Aim 2 was achieved using a mixed logit model to estimate RNs preferences for different levels of the attributes for all respondents and for sub-groups. The mixed logit model allows for preference heterogeneity across the sample by treating coefficients as random. It also allows for multiple observations from each respondent, appropriate in our study where each respondent was presented with 12 choice sets. All models included main effects, without interaction terms. To assess potential differences for subgroups with different professional or demographic characteristics, we estimated a main effects mixed logit model for each subgroup.

Willingness to pay estimates and simulations of uptake rates were calculated to address Aim 3. Willingness to pay was estimated as the ratio of the value of a specific attribute level to the negative of the earnings attribute, using preferences estimated in the main effects mixed logit models. The Stata post-estimation command nlcom, which assumes nonlinear combinations of estimated parameters, was used. Uptake rates, or changes in the probability of an RN accepting a job when the level of one attribute was changed compared to the baseline job were also simulated using the nlcom command. Confidence intervals were calculated for willingness to pay and for uptake rates using the delta method. All analyses were conducted using Stata version 14.1.

Results:

Eight factors that were modifiable, feasible for implementation by employers and important to job choice by RNs in the U.S. were identified: earnings, nursing voice in management, tuition reimbursement, scheduling, patient care team, leadership, location and nursing sensitive patient care outcomes. Of the 1,000 RNs surveyed, 238 responses were received, reflecting a 23.8% response rate. Forty-five respondents who were not currently working in nursing and had no plans to return were excluded from the choice experiment.

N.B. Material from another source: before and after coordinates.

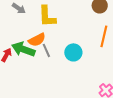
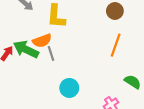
cyan circle: (73, 52) -> (69, 88), moved

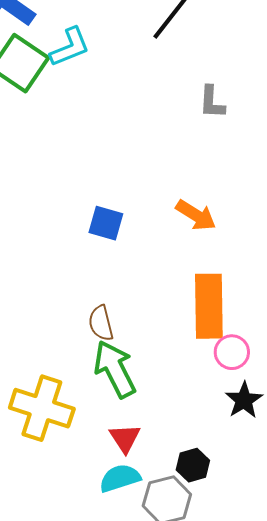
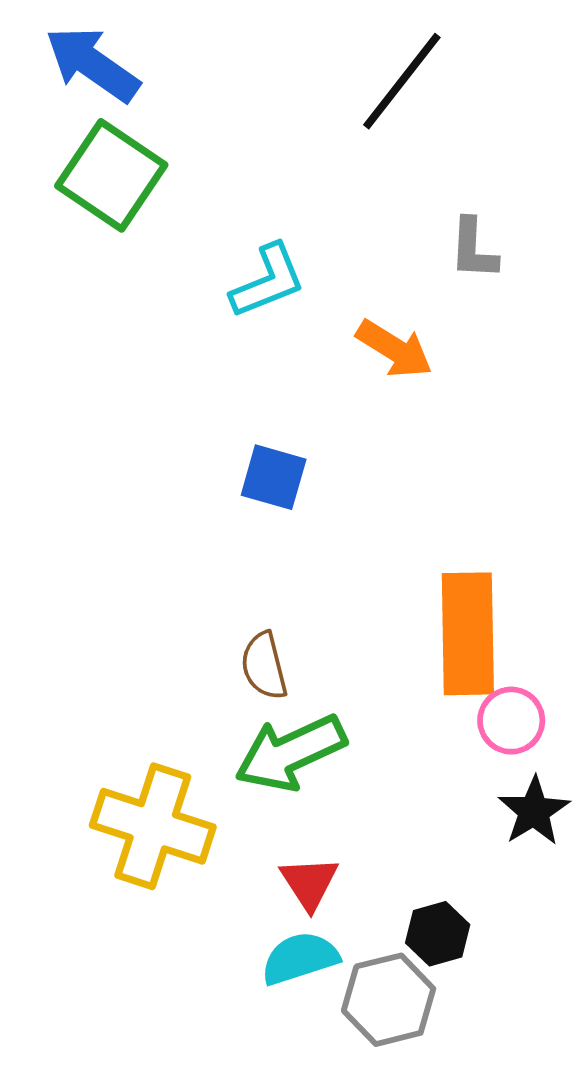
cyan L-shape: (70, 47) -> (268, 281), moved
orange arrow: (196, 215) -> (394, 349), moved
green arrow: (115, 369) -> (290, 753), turned -88

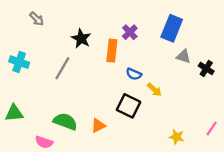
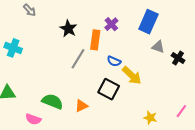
gray line: (62, 68) -> (78, 59), moved
yellow arrow: (154, 90) -> (132, 75), size x1.5

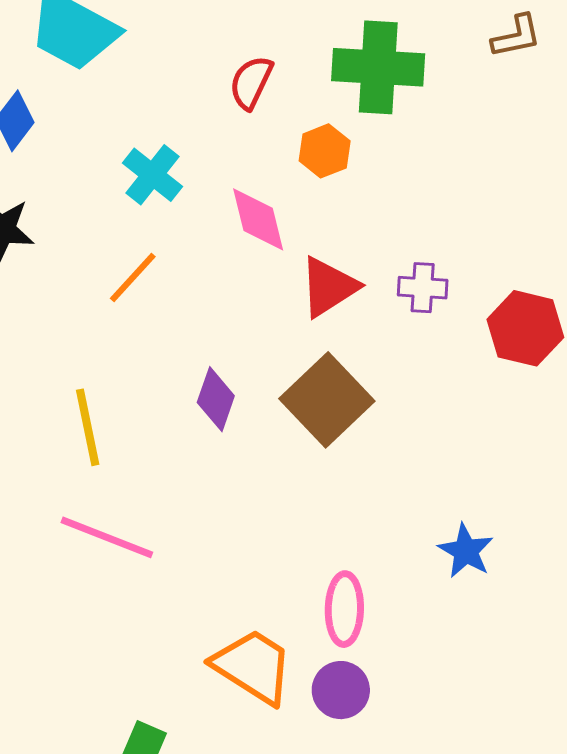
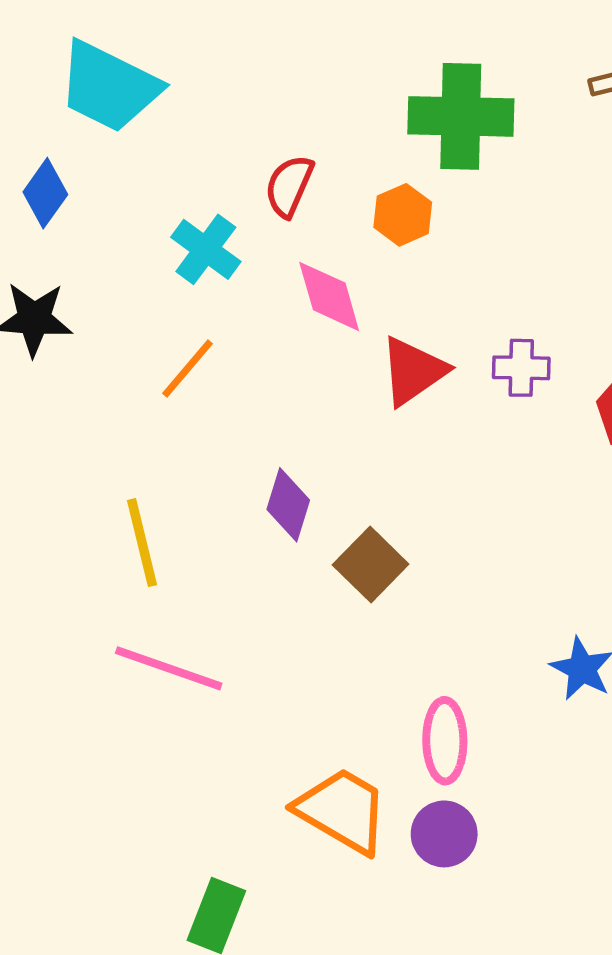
red semicircle: (251, 82) -> (289, 186), moved
brown square: (327, 400) -> (371, 565), moved, size x0.7

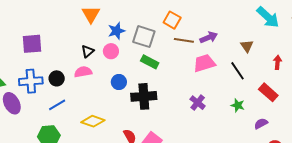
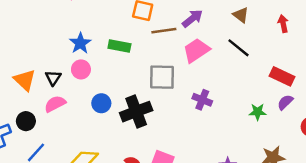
orange triangle: (91, 14) -> (25, 80), moved
gray square: (144, 37) -> (162, 77), moved
green rectangle: (150, 62) -> (119, 46), moved
red rectangle: (268, 92) -> (282, 76), moved
green star: (238, 105) -> (258, 112), moved

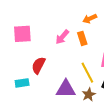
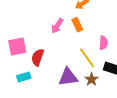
pink square: (22, 34) -> (17, 47), moved

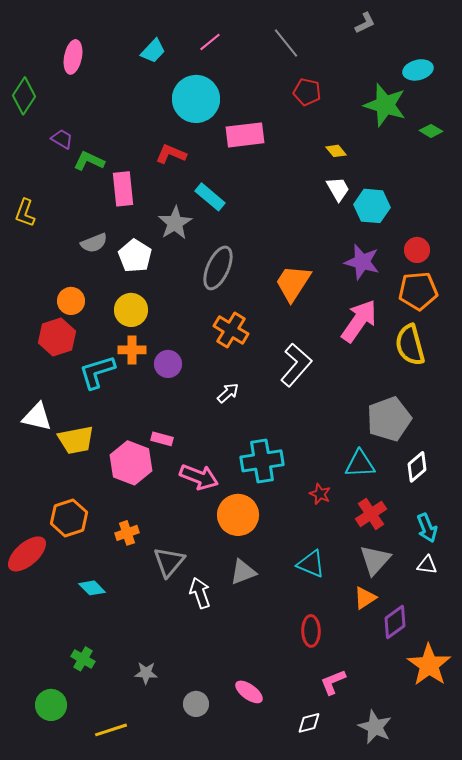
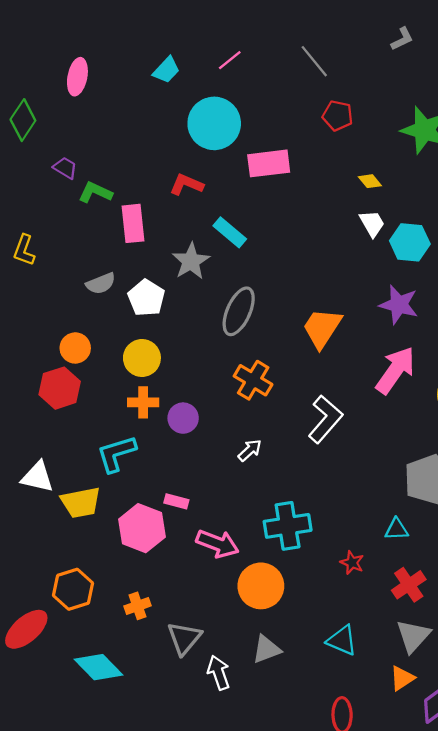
cyan L-shape: (97, 372) -> (116, 454), moved
cyan triangle: (360, 464) -> (397, 529), size x0.7
cyan diamond: (92, 588) -> (99, 667), size x1.6

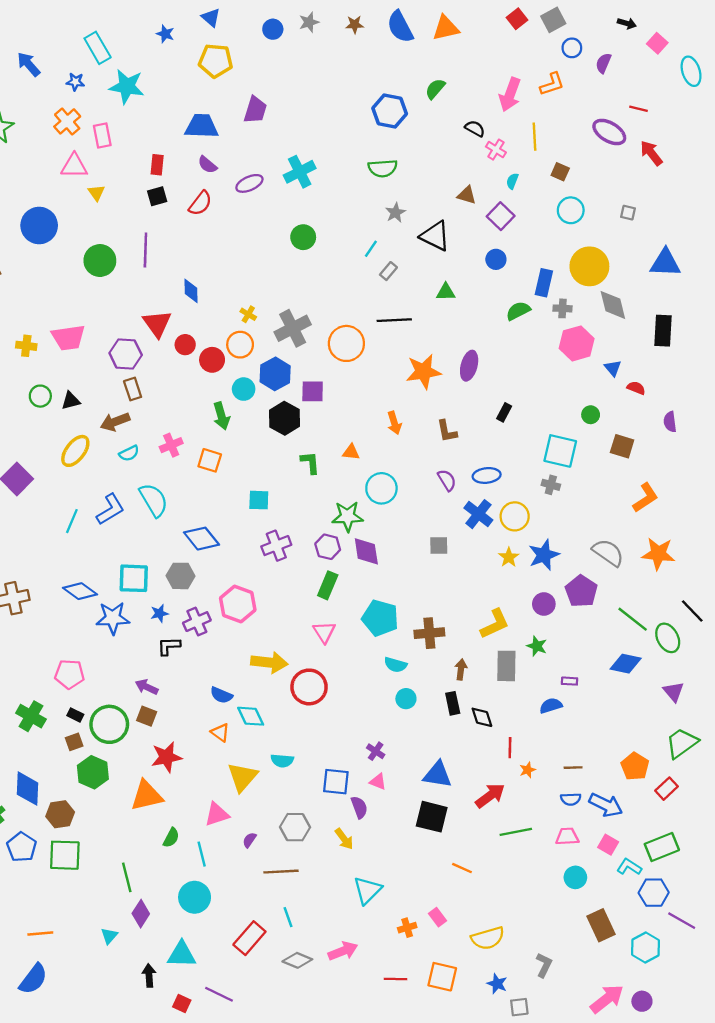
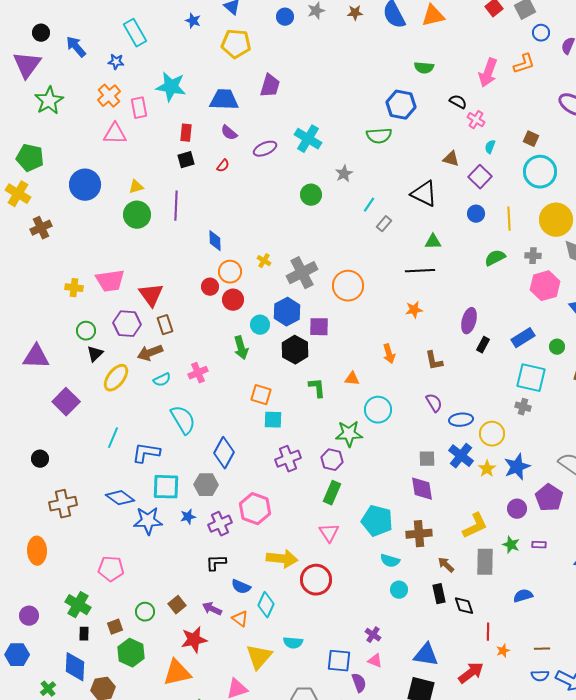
cyan star: (127, 86) -> (171, 87), moved
green semicircle: (435, 89) -> (424, 68), turned -126
blue hexagon: (390, 111) -> (401, 105), moved
yellow line: (534, 137) -> (509, 219), moved
cyan cross: (300, 172) -> (308, 139), turned -32
yellow triangle: (96, 193) -> (136, 187), moved, turned 49
red semicircle: (200, 203) -> (223, 166), size x0.6
cyan circle: (571, 210) -> (540, 172), size x1.4
gray star: (395, 213) -> (344, 174), moved
blue rectangle: (544, 283) -> (523, 338), moved, turned 45
black line: (394, 320) -> (420, 271), moved
red triangle: (157, 324) -> (151, 295), moved
orange circle: (240, 345) -> (230, 272), moved
purple hexagon: (126, 354) -> (127, 324), moved
purple ellipse: (469, 366) -> (469, 321), moved
orange star: (424, 372) -> (414, 310), size x0.6
black triangle: (71, 401) -> (95, 354), moved, turned -30
orange square: (210, 460) -> (261, 395), moved
blue ellipse: (487, 475) -> (461, 420), moved
blue L-shape: (110, 509) -> (146, 453), moved, turned -140
blue cross: (478, 514) -> (461, 456), moved
blue diamond: (202, 539) -> (224, 453), turned 68
purple diamond: (366, 551) -> (422, 489), moved
black L-shape: (169, 646) -> (216, 563), moved
brown arrow: (461, 669) -> (446, 565), turned -54
purple rectangle: (570, 681) -> (539, 545), moved
purple arrow: (147, 687) -> (212, 609), moved
black rectangle: (75, 715) -> (84, 634), moved, turned 64
brown square: (147, 716) -> (177, 605), turned 30
cyan diamond: (251, 716) -> (266, 605), turned 50
green circle: (109, 724) -> (145, 612), size x0.6

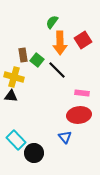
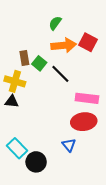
red square: (83, 40) -> (88, 42), turned -30
orange arrow: (60, 43) -> (64, 45), turned -95
pink rectangle: (82, 93) -> (87, 98), size x1.5

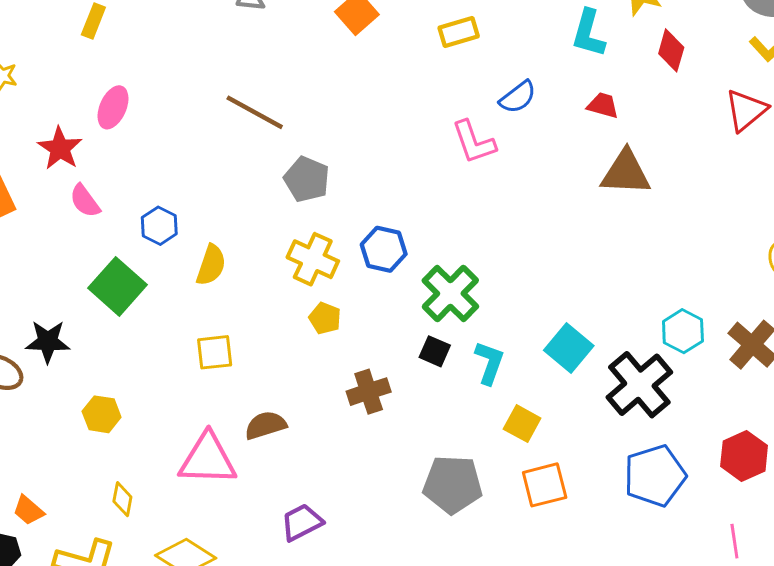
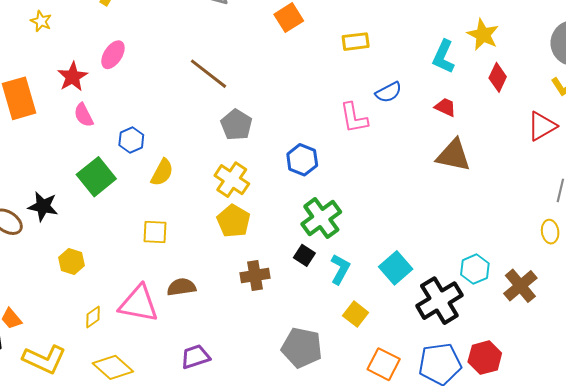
blue hexagon: (384, 249) -> (302, 160), moved
yellow pentagon: (325, 318) -> (234, 221), size x1.5
red hexagon: (744, 456) -> (485, 358), moved
orange square: (545, 485) -> (384, 364), moved, turned 32
yellow diamond: (122, 499) -> (93, 317), moved, turned 35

Respondents consistently valued a cohesive inter-professional patient care team and a strong nursing voice in management highest. Overall, working with a cohesive inter-professional patient care team that interacted frequently, versus a fragmented team with limited interaction, was the most valued attribute (coefficient 1.75 [SE, 0.18]). A strong nursing voice in management (coefficient 1.44 [SE, 0.17]), readily available and responsive nursing leadership (coefficient 1.40 [SE, 0.17]), and flexible scheduling (coefficient 1.32 [SE, 0.18]) were also highly valued. A job in a small city or urban coastal location was not significantly preferred over one in a rural town, but a large urban inland location was negatively valued (coefficient -0.70 [SE, 0.23]). While earnings were important, findings suggest RNs were willing to sacrifice earnings to secure other valued job characteristics.

Conclusion:

Our study findings expand what is known about RN job choice in the U.S. They provide specific, actionable information that California hospitals can use to evaluate their work environment to support increased recruitment and retention of RNs, particularly for rural underserved areas. There is an opportunity for future studies with larger and more geographically diverse samples to explore national and regional variations in preferences, and further contribute to the international literature around how nurses’ choose between jobs.